Plug & Play Generative Networks:
Conditional Iterative Generation of Images in Latent Space
Abstract
Generating high-resolution, photo-realistic images has
been a long-standing goal in machine learning. Recently,
Nguyen et al. [37] showed one interesting way to synthesize
novel images by performing gradient ascent in the latent
space of a generator network to maximize the activations
of one or multiple neurons in a separate classifier network.

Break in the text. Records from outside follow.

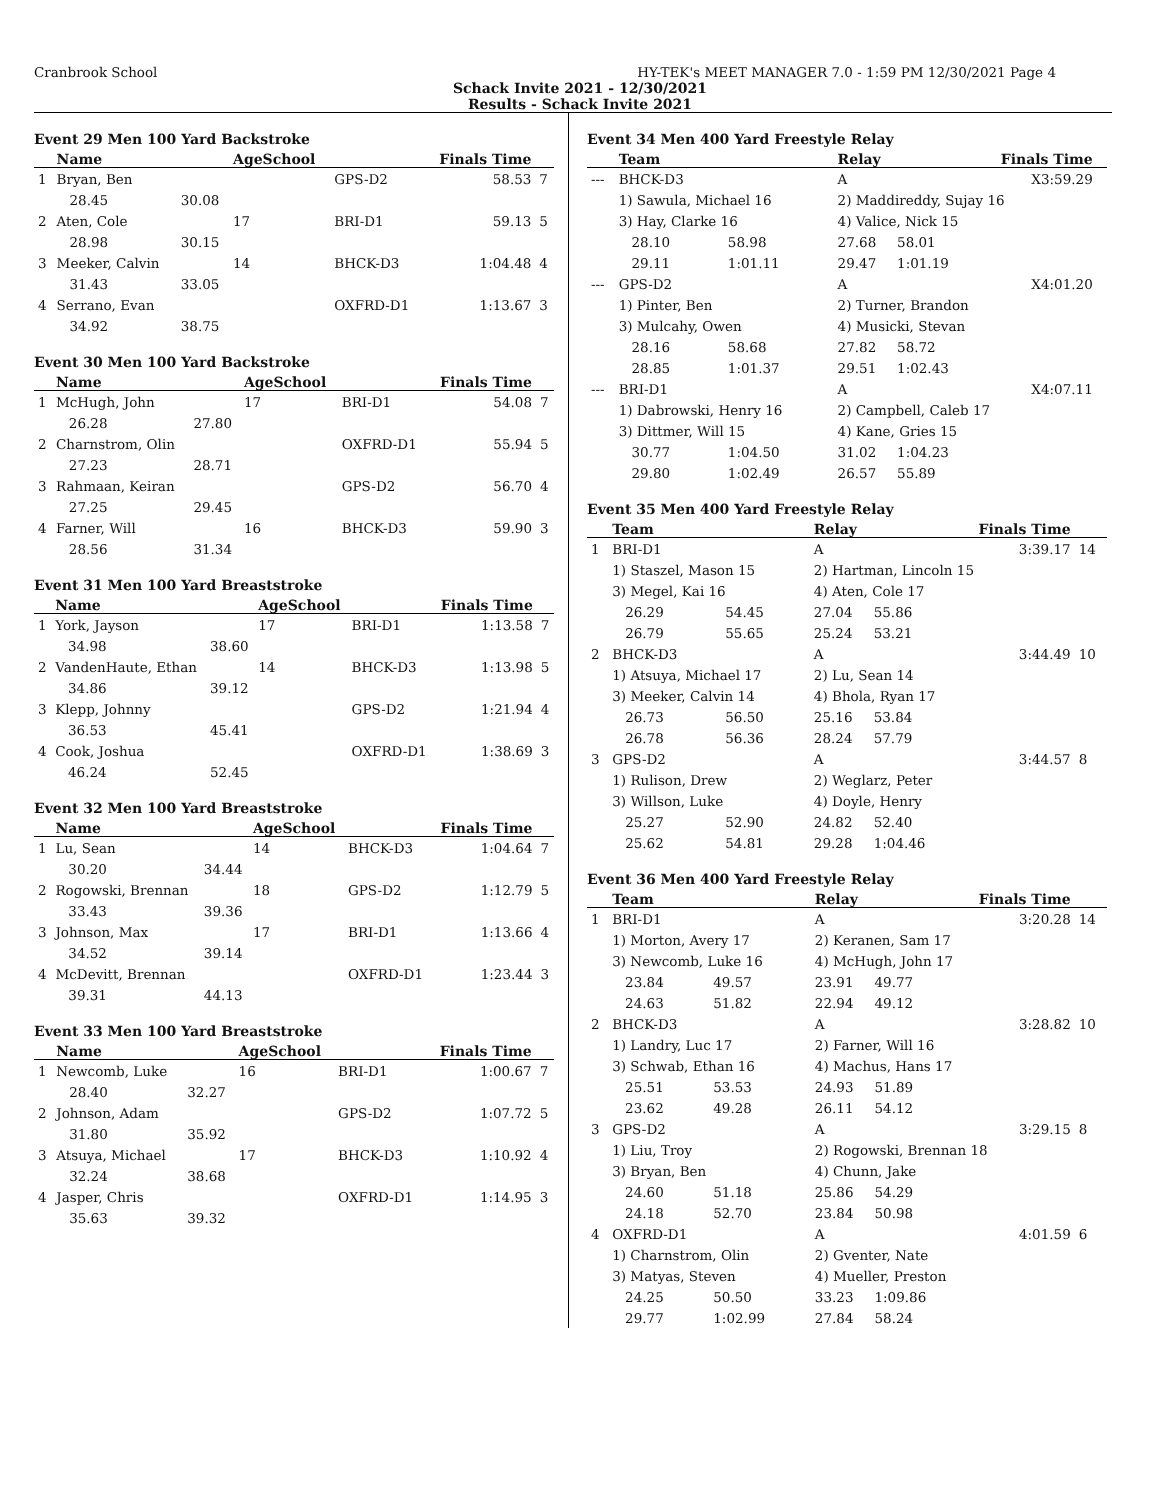Cranbrook School HY-TEK's MEET MANAGER 7.0 - 1:59 PM 12/30/2021 Page 4
Schack Invite 2021 - 12/30/2021
Results - Schack Invite 2021
Event 29 Men 100 Yard Backstroke
| | Name | | AgeSchool | | Finals Time | |
| --- | --- | --- | --- | --- | --- | --- |
| 1 | Bryan, Ben | | | GPS-D2 | 58.53 | 7 |
| | 28.45 | 30.08 | | | | |
| 2 | Aten, Cole | | 17 | BRI-D1 | 59.13 | 5 |
| | 28.98 | 30.15 | | | | |
| 3 | Meeker, Calvin | | 14 | BHCK-D3 | 1:04.48 | 4 |
| | 31.43 | 33.05 | | | | |
| 4 | Serrano, Evan | | | OXFRD-D1 | 1:13.67 | 3 |
| | 34.92 | 38.75 | | | | |
Event 30 Men 100 Yard Backstroke
| | Name | | AgeSchool | | Finals Time | |
| --- | --- | --- | --- | --- | --- | --- |
| 1 | McHugh, John | | 17 | BRI-D1 | 54.08 | 7 |
| | 26.28 | 27.80 | | | | |
| 2 | Charnstrom, Olin | | | OXFRD-D1 | 55.94 | 5 |
| | 27.23 | 28.71 | | | | |
| 3 | Rahmaan, Keiran | | | GPS-D2 | 56.70 | 4 |
| | 27.25 | 29.45 | | | | |
| 4 | Farner, Will | | 16 | BHCK-D3 | 59.90 | 3 |
| | 28.56 | 31.34 | | | | |
Event 31 Men 100 Yard Breaststroke
| | Name | | AgeSchool | | Finals Time | |
| --- | --- | --- | --- | --- | --- | --- |
| 1 | York, Jayson | | 17 | BRI-D1 | 1:13.58 | 7 |
| | 34.98 | 38.60 | | | | |
| 2 | VandenHaute, Ethan | | 14 | BHCK-D3 | 1:13.98 | 5 |
| | 34.86 | 39.12 | | | | |
| 3 | Klepp, Johnny | | | GPS-D2 | 1:21.94 | 4 |
| | 36.53 | 45.41 | | | | |
| 4 | Cook, Joshua | | | OXFRD-D1 | 1:38.69 | 3 |
| | 46.24 | 52.45 | | | | |
Event 32 Men 100 Yard Breaststroke
| | Name | | AgeSchool | | Finals Time | |
| --- | --- | --- | --- | --- | --- | --- |
| 1 | Lu, Sean | | 14 | BHCK-D3 | 1:04.64 | 7 |
| | 30.20 | 34.44 | | | | |
| 2 | Rogowski, Brennan | | 18 | GPS-D2 | 1:12.79 | 5 |
| | 33.43 | 39.36 | | | | |
| 3 | Johnson, Max | | 17 | BRI-D1 | 1:13.66 | 4 |
| | 34.52 | 39.14 | | | | |
| 4 | McDevitt, Brennan | | | OXFRD-D1 | 1:23.44 | 3 |
| | 39.31 | 44.13 | | | | |
Event 33 Men 100 Yard Breaststroke
| | Name | | AgeSchool | | Finals Time | |
| --- | --- | --- | --- | --- | --- | --- |
| 1 | Newcomb, Luke | | 16 | BRI-D1 | 1:00.67 | 7 |
| | 28.40 | 32.27 | | | | |
| 2 | Johnson, Adam | | | GPS-D2 | 1:07.72 | 5 |
| | 31.80 | 35.92 | | | | |
| 3 | Atsuya, Michael | | 17 | BHCK-D3 | 1:10.92 | 4 |
| | 32.24 | 38.68 | | | | |
| 4 | Jasper, Chris | | | OXFRD-D1 | 1:14.95 | 3 |
| | 35.63 | 39.32 | | | | |
Event 34 Men 400 Yard Freestyle Relay
| | Team | | Relay | | Finals Time | |
| --- | --- | --- | --- | --- | --- | --- |
| --- | BHCK-D3 | | A | | X3:59.29 | |
| | 1) Sawula, Michael 16 | | 2) Maddireddy, Sujay 16 | | | |
| | 3) Hay, Clarke 16 | | 4) Valice, Nick 15 | | | |
| | 28.10 | 58.98 | 27.68 | 58.01 | | |
| | 29.11 | 1:01.11 | 29.47 | 1:01.19 | | |
| --- | GPS-D2 | | A | | X4:01.20 | |
| | 1) Pinter, Ben | | 2) Turner, Brandon | | | |
| | 3) Mulcahy, Owen | | 4) Musicki, Stevan | | | |
| | 28.16 | 58.68 | 27.82 | 58.72 | | |
| | 28.85 | 1:01.37 | 29.51 | 1:02.43 | | |
| --- | BRI-D1 | | A | | X4:07.11 | |
| | 1) Dabrowski, Henry 16 | | 2) Campbell, Caleb 17 | | | |
| | 3) Dittmer, Will 15 | | 4) Kane, Gries 15 | | | |
| | 30.77 | 1:04.50 | 31.02 | 1:04.23 | | |
| | 29.80 | 1:02.49 | 26.57 | 55.89 | | |
Event 35 Men 400 Yard Freestyle Relay
| | Team | | Relay | | Finals Time | |
| --- | --- | --- | --- | --- | --- | --- |
| 1 | BRI-D1 | | A | | 3:39.17 | 14 |
| | 1) Staszel, Mason 15 | | 2) Hartman, Lincoln 15 | | | |
| | 3) Megel, Kai 16 | | 4) Aten, Cole 17 | | | |
| | 26.29 | 54.45 | 27.04 | 55.86 | | |
| | 26.79 | 55.65 | 25.24 | 53.21 | | |
| 2 | BHCK-D3 | | A | | 3:44.49 | 10 |
| | 1) Atsuya, Michael 17 | | 2) Lu, Sean 14 | | | |
| | 3) Meeker, Calvin 14 | | 4) Bhola, Ryan 17 | | | |
| | 26.73 | 56.50 | 25.16 | 53.84 | | |
| | 26.78 | 56.36 | 28.24 | 57.79 | | |
| 3 | GPS-D2 | | A | | 3:44.57 | 8 |
| | 1) Rulison, Drew | | 2) Weglarz, Peter | | | |
| | 3) Willson, Luke | | 4) Doyle, Henry | | | |
| | 25.27 | 52.90 | 24.82 | 52.40 | | |
| | 25.62 | 54.81 | 29.28 | 1:04.46 | | |
Event 36 Men 400 Yard Freestyle Relay
| | Team | | Relay | | Finals Time | |
| --- | --- | --- | --- | --- | --- | --- |
| 1 | BRI-D1 | | A | | 3:20.28 | 14 |
| | 1) Morton, Avery 17 | | 2) Keranen, Sam 17 | | | |
| | 3) Newcomb, Luke 16 | | 4) McHugh, John 17 | | | |
| | 23.84 | 49.57 | 23.91 | 49.77 | | |
| | 24.63 | 51.82 | 22.94 | 49.12 | | |
| 2 | BHCK-D3 | | A | | 3:28.82 | 10 |
| | 1) Landry, Luc 17 | | 2) Farner, Will 16 | | | |
| | 3) Schwab, Ethan 16 | | 4) Machus, Hans 17 | | | |
| | 25.51 | 53.53 | 24.93 | 51.89 | | |
| | 23.62 | 49.28 | 26.11 | 54.12 | | |
| 3 | GPS-D2 | | A | | 3:29.15 | 8 |
| | 1) Liu, Troy | | 2) Rogowski, Brennan 18 | | | |
| | 3) Bryan, Ben | | 4) Chunn, Jake | | | |
| | 24.60 | 51.18 | 25.86 | 54.29 | | |
| | 24.18 | 52.70 | 23.84 | 50.98 | | |
| 4 | OXFRD-D1 | | A | | 4:01.59 | 6 |
| | 1) Charnstrom, Olin | | 2) Gventer, Nate | | | |
| | 3) Matyas, Steven | | 4) Mueller, Preston | | | |
| | 24.25 | 50.50 | 33.23 | 1:09.86 | | |
| | 29.77 | 1:02.99 | 27.84 | 58.24 | | |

In this paper we extend this method by introducing an additional prior on the latent code, improving both sample quality and sample diversity, leading to a state-of-the-art generative model that produces high quality images at higher
resolutions (227 × 227) than previous generative models,
and does so for all 1000 ImageNet categories. In addition,
we provide a unified probabilistic interpretation of related
activation maximization methods and call the general class
of models “Plug and Play Generative Networks.” PPGNs
are composed of 1) a generator network G that is capable
of drawing a wide range of image types and 2) a replaceable “condition” network C that tells the generator what
to draw. We demonstrate the generation of images conditioned on a class (when C is an ImageNet or MIT Places
classification network) and also conditioned on a caption
(when C is an image captioning network). Our method also
improves the state of the art of Multifaceted Feature Visualization [40], which generates the set of synthetic inputs that
activate a neuron in order to better understand how deep
neural networks operate. Finally, we show that our model
performs reasonably well at the task of image inpainting.
While image models are used in this paper, the approach is
modality-agnostic and can be applied to many types of data.